Colombia rejects US sanctions on Venezuela

by Adriaan Alsema March 19, 2015

Colombia’s foreign minister on Wednesday openly rejected recent US sanctions against Venezuela, calling on Washington and Caracas to talk.

Days after seeking Venezuela’s concession to allow the Red Cross access to imprisoned opposition leader Leopoldo Lopez, the minister criticized Washington for its recent denomination of Venezuela as a “threat.”

Colombia asks Venezuela to allow Red Cross to visit jailed opposition leader

Lopez, the leader of the conservative opposition to Venezuela’s leftist government, was incarcerated over a year ago for instigating anti-government protests that resulted in the death of over 40 people.

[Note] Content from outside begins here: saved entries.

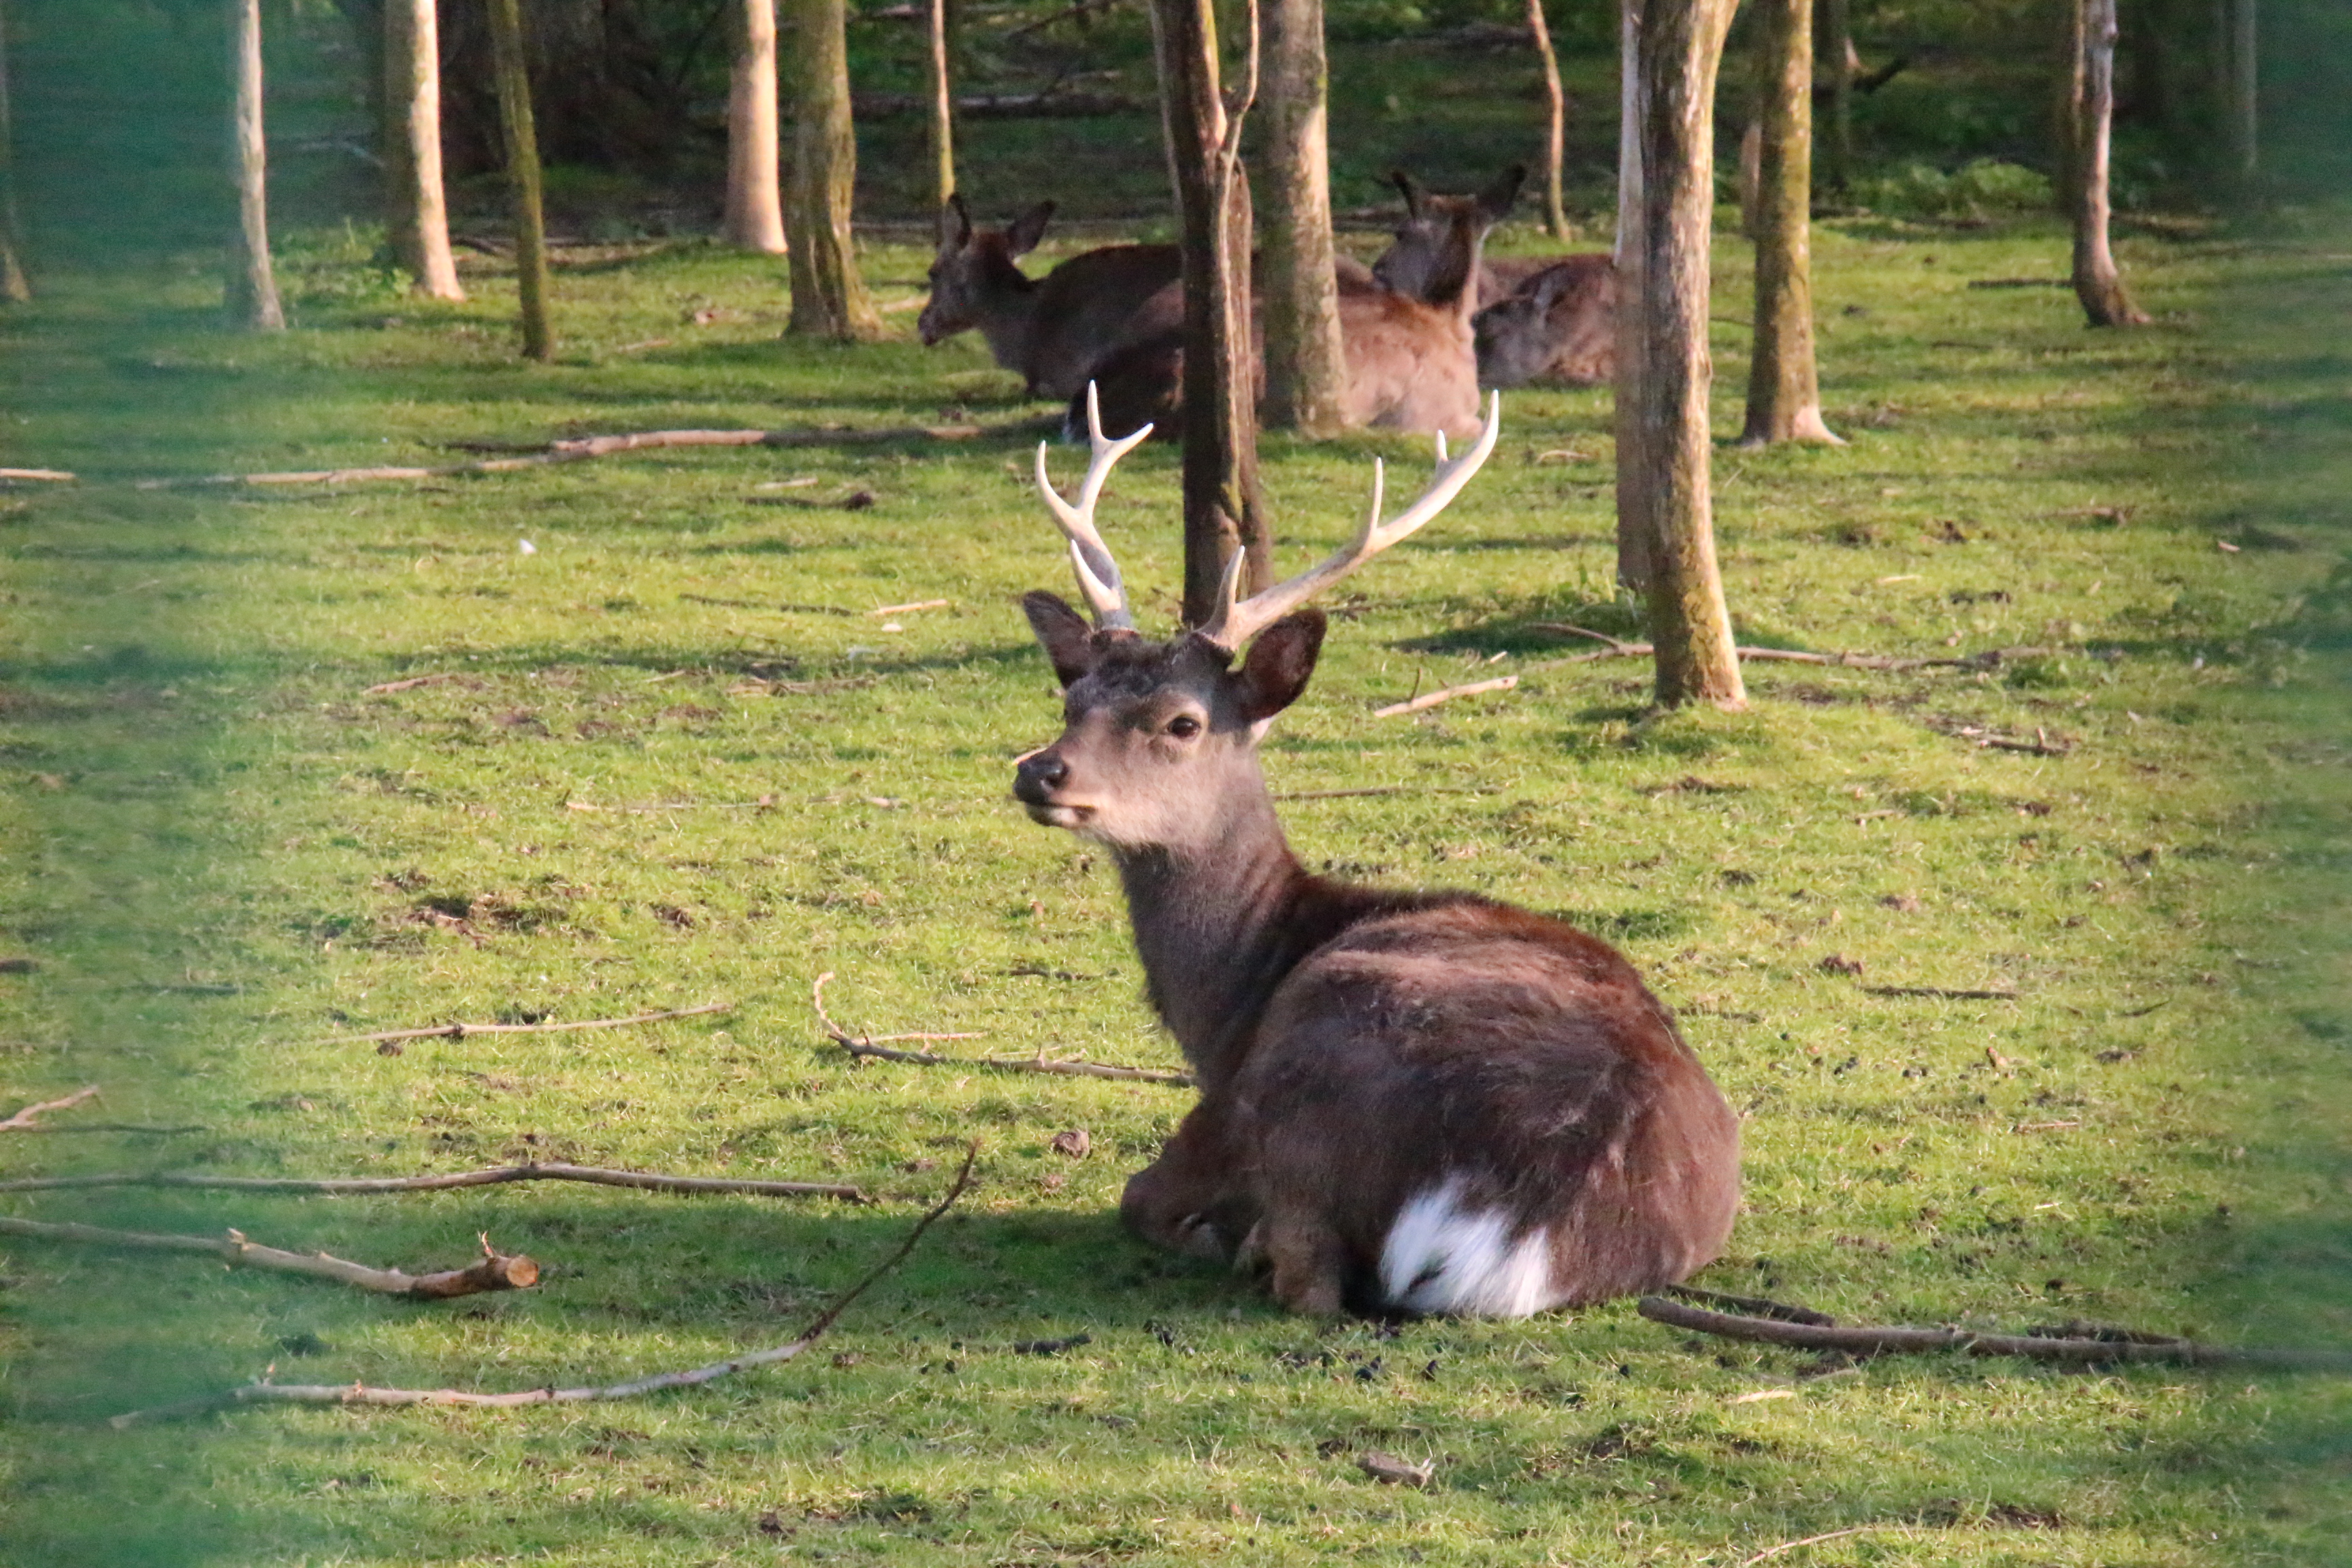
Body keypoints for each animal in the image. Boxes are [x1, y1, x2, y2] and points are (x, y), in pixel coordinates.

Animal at [1015, 385, 1750, 1316]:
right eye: (1072, 697)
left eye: (1182, 722)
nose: (1040, 770)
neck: (1225, 1008)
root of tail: (1523, 1226)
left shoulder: (1221, 1107)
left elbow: (1136, 1196)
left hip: (1316, 1050)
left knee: (1308, 1277)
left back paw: (1246, 1245)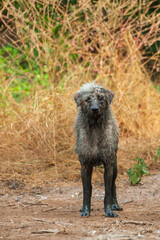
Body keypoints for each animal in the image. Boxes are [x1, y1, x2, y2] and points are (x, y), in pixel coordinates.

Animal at [74, 82, 122, 218]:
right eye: (87, 99)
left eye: (100, 97)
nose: (95, 109)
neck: (95, 126)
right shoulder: (85, 165)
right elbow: (87, 190)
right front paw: (85, 210)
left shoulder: (109, 164)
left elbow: (108, 190)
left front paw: (109, 210)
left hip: (115, 167)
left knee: (113, 185)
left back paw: (115, 204)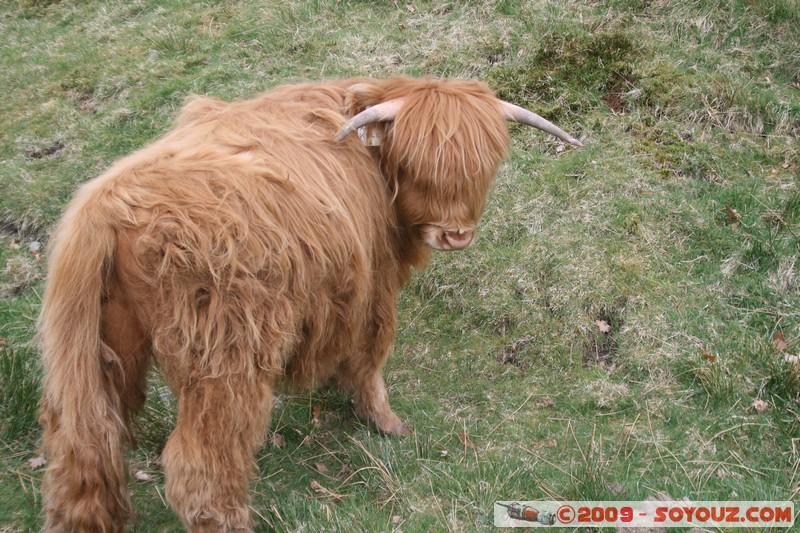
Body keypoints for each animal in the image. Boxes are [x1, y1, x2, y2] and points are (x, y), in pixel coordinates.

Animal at [37, 76, 581, 532]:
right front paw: (384, 421)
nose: (456, 234)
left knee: (86, 453)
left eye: (482, 167)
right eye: (416, 165)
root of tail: (108, 205)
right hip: (224, 361)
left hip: (101, 354)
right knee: (202, 465)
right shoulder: (372, 283)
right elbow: (371, 352)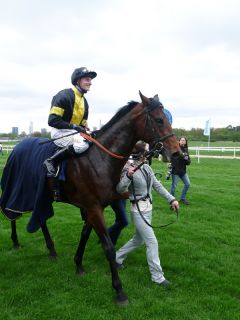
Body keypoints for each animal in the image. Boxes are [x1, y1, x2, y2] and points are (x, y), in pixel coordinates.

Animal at [0, 92, 180, 304]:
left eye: (167, 118)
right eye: (159, 120)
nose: (176, 152)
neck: (100, 159)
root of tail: (16, 147)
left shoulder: (92, 207)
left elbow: (85, 234)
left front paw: (78, 264)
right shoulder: (93, 207)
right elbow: (108, 247)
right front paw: (119, 291)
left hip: (41, 196)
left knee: (41, 218)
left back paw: (51, 250)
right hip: (19, 189)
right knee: (11, 211)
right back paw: (15, 241)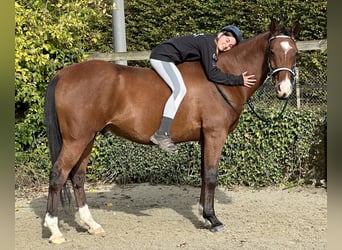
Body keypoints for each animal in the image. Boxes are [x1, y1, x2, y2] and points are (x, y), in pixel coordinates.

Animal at [43, 20, 300, 244]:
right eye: (273, 51)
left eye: (295, 53)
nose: (284, 91)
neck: (223, 78)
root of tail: (63, 74)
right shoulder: (215, 135)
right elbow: (211, 175)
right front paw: (213, 219)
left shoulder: (205, 138)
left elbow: (203, 174)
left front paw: (204, 214)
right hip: (76, 140)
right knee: (58, 175)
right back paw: (55, 231)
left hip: (88, 139)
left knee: (77, 177)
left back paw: (91, 224)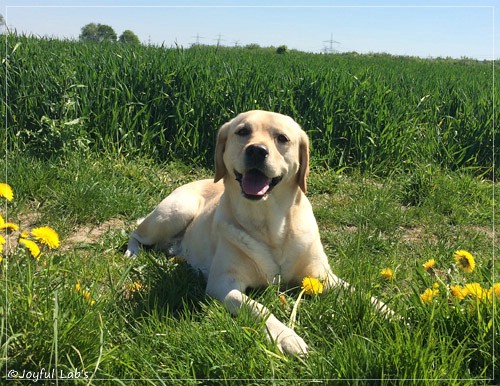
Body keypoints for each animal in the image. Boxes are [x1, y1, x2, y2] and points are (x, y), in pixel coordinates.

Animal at [126, 108, 390, 356]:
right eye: (242, 131)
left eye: (282, 138)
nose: (256, 151)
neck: (270, 225)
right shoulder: (223, 283)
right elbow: (256, 306)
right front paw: (287, 337)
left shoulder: (321, 276)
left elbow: (359, 293)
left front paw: (390, 313)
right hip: (177, 210)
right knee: (135, 233)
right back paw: (132, 253)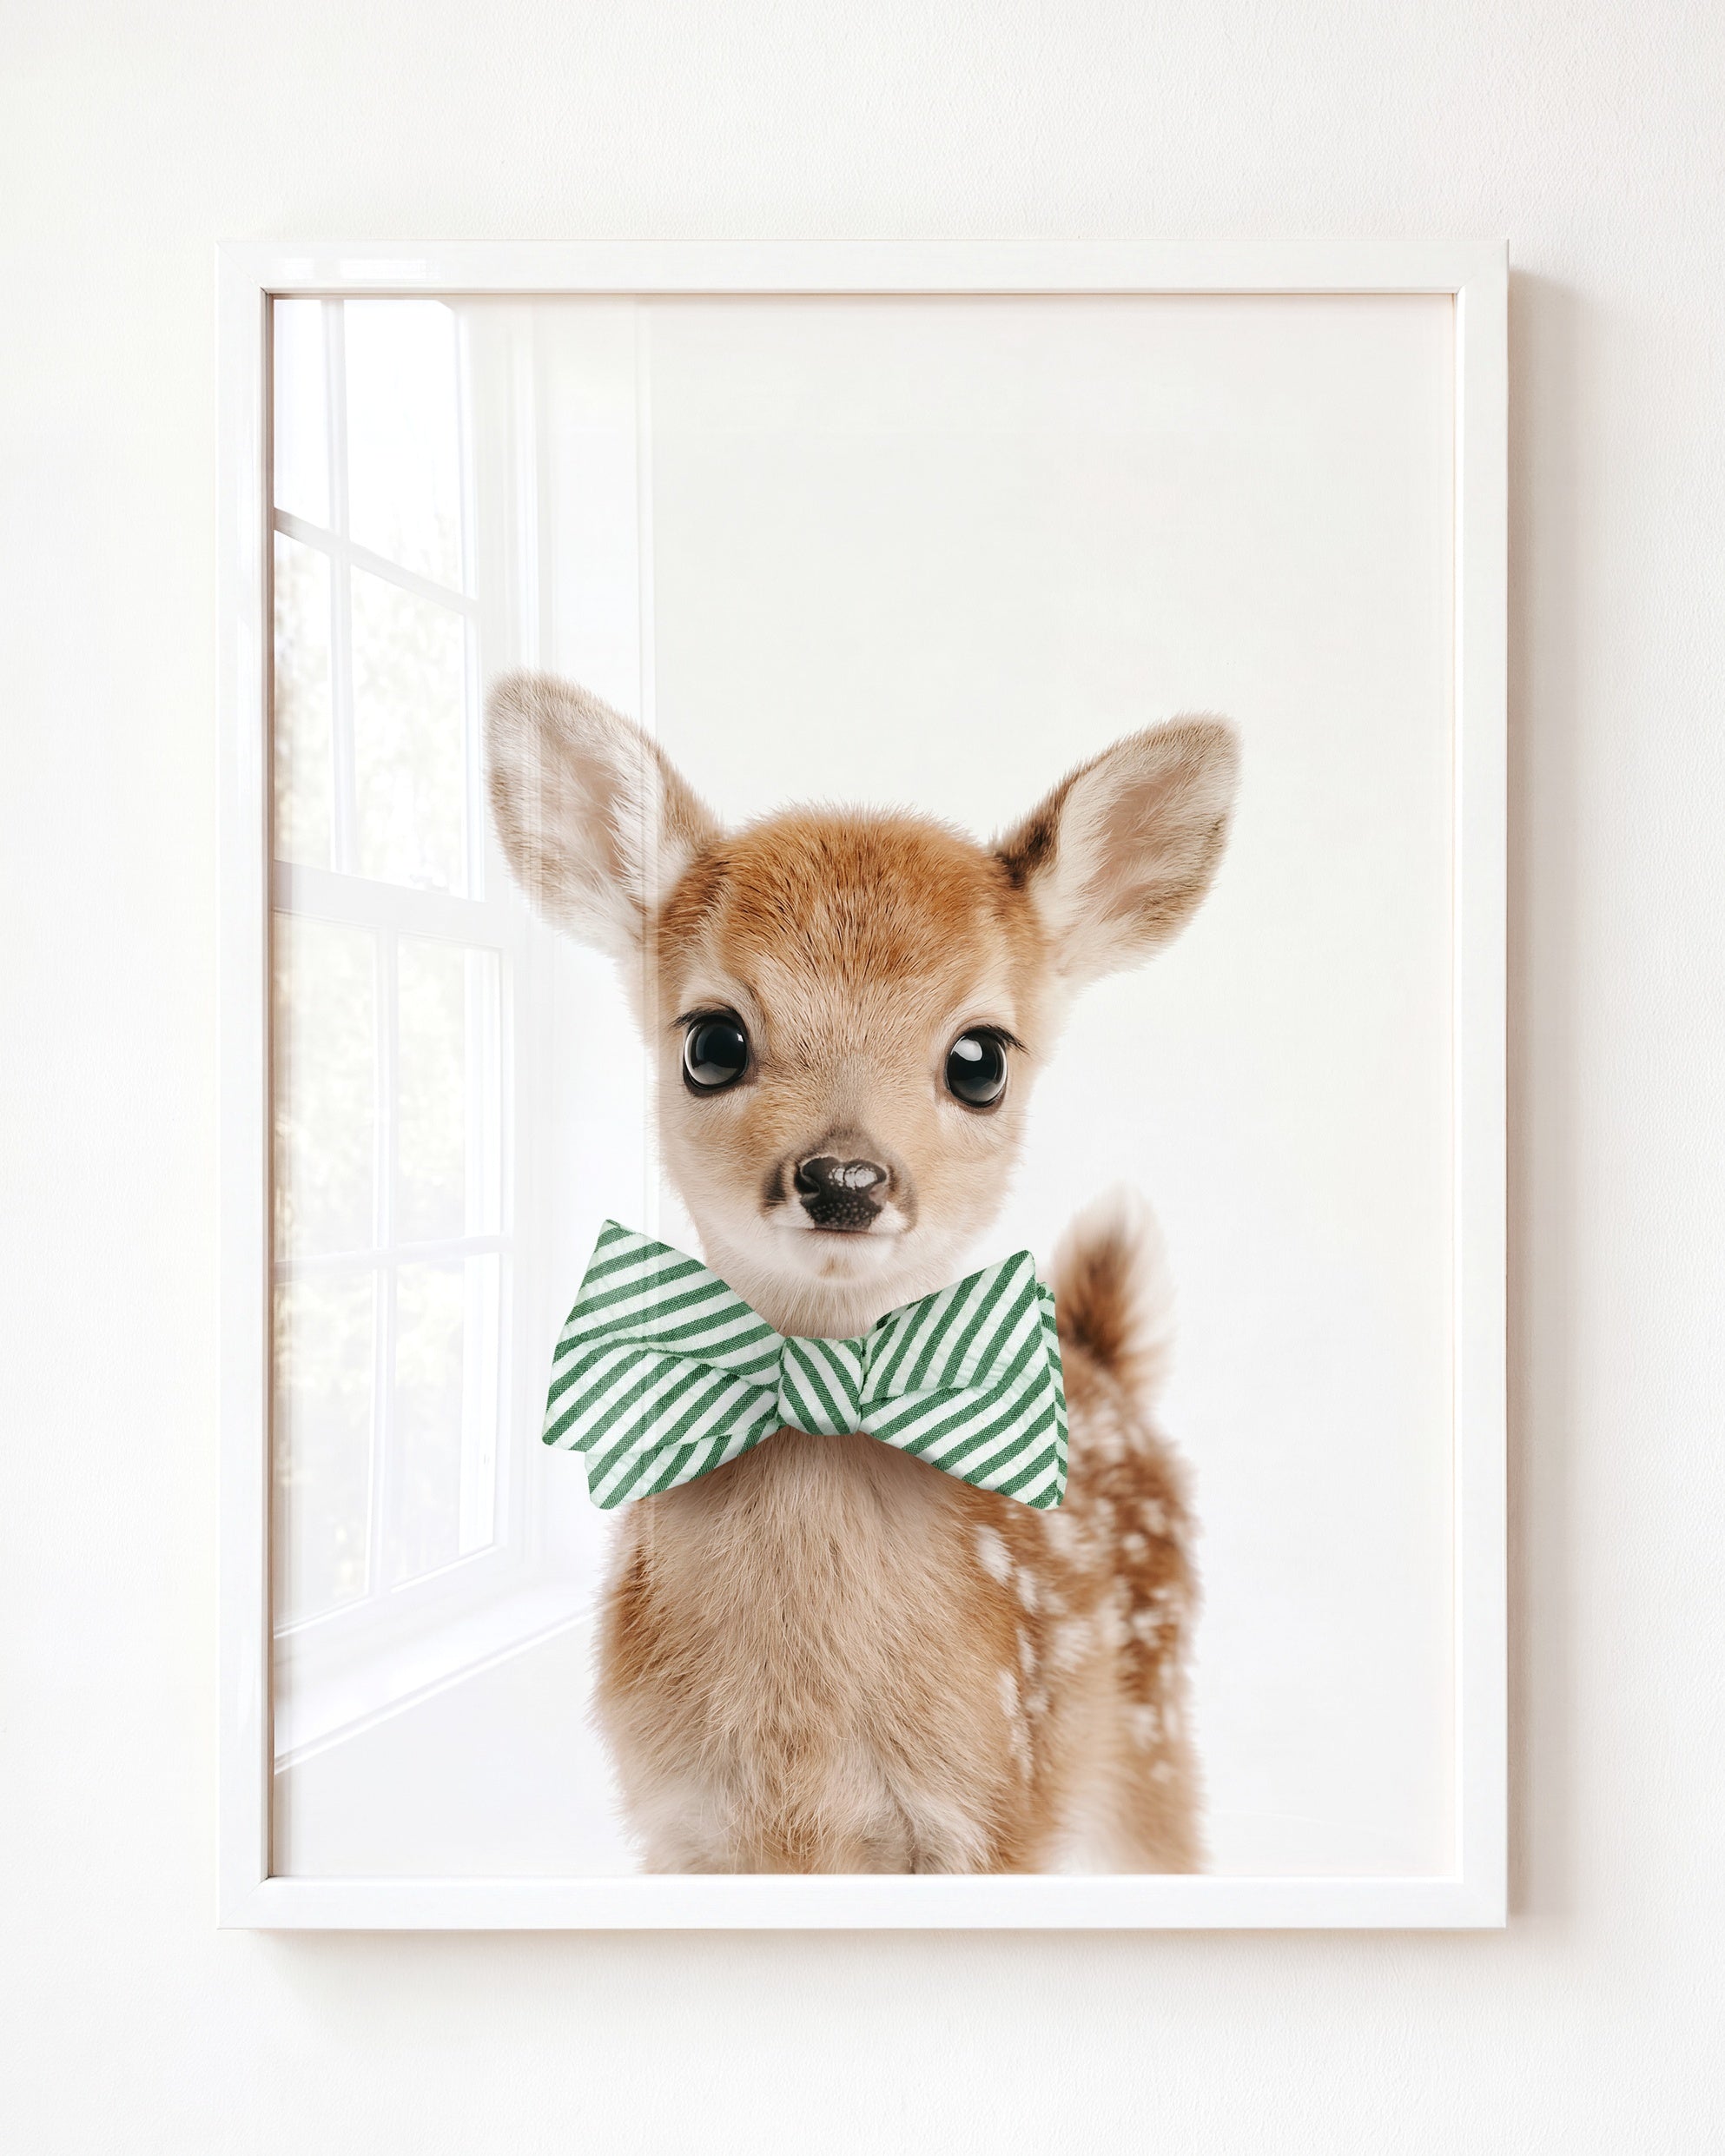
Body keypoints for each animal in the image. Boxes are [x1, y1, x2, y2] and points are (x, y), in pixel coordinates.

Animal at [486, 671, 1238, 1872]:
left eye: (980, 1059)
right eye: (711, 1042)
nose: (844, 1176)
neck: (802, 1760)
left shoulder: (993, 1808)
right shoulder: (680, 1823)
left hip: (1148, 1736)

The incarceration of Lopez and Caracas mayor Antonio Ledezma led United States president Barack Obama to characterize the leftist South American country as an “unusual and extraordinary threat to the national security and foreign policy of the United States.”

In the same executive order, Obama sanctioned seven Venezuelan government and military officials accused of committing human rights abuses and participating in the detention of the opposition leaders.

However, “we reject the unilateral sanctions,” Foreign Minister Angela Holguin said in Washington where she was attending a meeting of the Organization of American States.

According to Holguin, Bogota is “convinced that sanctions from one country to another do not lead to anything.”

Instead, “we believe in a direct dialogue between the United States and Venezuela to resolve their differences.”

The Union of South American Nations, which speaks for the continent’s 12 independent countries, had already demanded the US drop the sanctions in a statement issued Saturday, calling them “a threat to sovereignty and the principle of non-intervention in the internal affairs of other states.”

The foreign ministers of all UNASUR’s member nations, including Holguin, signed the declaration at a special meeting in Quito, Ecuador.